Shares of many closed-end funds frequently trade at a discount from their net asset value. The funds are subject to stock market risk, which is the risk that stock prices overall will decline over short or long periods, adversely affecting the value of an investment in a fund.
An investment in MLPs involves risks that differ from a similar investment in equity securities, such as common stock, of a corporation. Holders of equity securities issued by MLPs have the rights typically afforded to limited partners in a limited partnership. As compared to common shareholders of a corporation, holders of such equity securities have more limited control and limited rights to vote on matters affecting the partnership. There are certain tax risks associated with an investment in equity MLP units. Additionally, conflicts of interest may exist among common unit holders, subordinated unit holders and the general partner or managing member of an MLP; for example a conflict may arise as a result of incentive distribution payments. Because the Fund invests significantly in MLPs and energy investments, the Fund will be subject to more risks related to the energy sector. A downturn in the energy sector of the economy could have a larger impact on the Fund than on an investment company that does not concentrate in the sector.
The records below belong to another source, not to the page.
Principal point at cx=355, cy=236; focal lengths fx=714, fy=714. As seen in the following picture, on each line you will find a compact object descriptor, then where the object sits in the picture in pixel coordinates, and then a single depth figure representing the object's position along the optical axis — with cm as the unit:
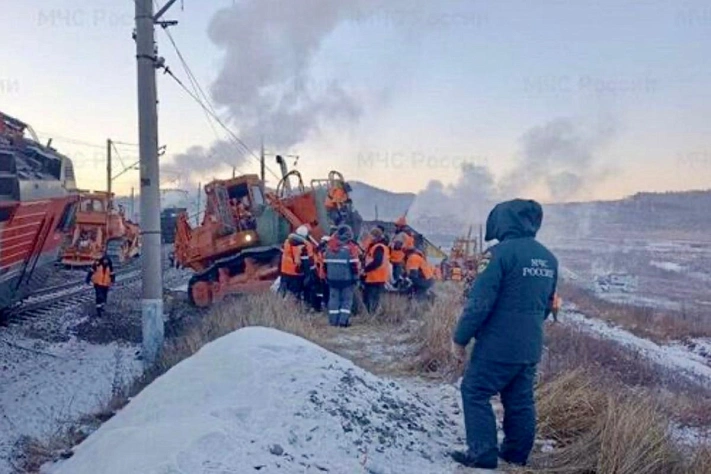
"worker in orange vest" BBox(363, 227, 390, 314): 1082
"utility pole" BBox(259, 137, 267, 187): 2795
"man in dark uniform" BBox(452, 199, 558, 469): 415
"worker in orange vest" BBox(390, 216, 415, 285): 1267
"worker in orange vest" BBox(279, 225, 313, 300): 1112
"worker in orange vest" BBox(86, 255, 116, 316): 1409
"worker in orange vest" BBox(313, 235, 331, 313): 1134
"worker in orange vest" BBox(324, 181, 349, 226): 1438
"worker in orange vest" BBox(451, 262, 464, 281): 2592
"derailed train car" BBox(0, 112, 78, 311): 1029
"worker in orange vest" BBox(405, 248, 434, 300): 1224
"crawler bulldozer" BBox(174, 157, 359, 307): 1412
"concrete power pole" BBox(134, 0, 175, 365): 938
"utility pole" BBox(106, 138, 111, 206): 3767
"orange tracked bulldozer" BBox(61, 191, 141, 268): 2531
Special risks of investing in foreign securities include (i) currency fluctuations, (ii) lower liquidity, (iii) political and economic uncertainties, and (iv) differences in accounting standards. Some international securities may represent small- and medium-sized companies, which may be more susceptible to price volatility and less liquid than larger companies.
The fund is classified as a "non-diversified" fund under the federal securities laws because it can invest in fewer individual companies than a diversified fund. However, the fund must meet certain diversification requirements under the U.S. tax laws.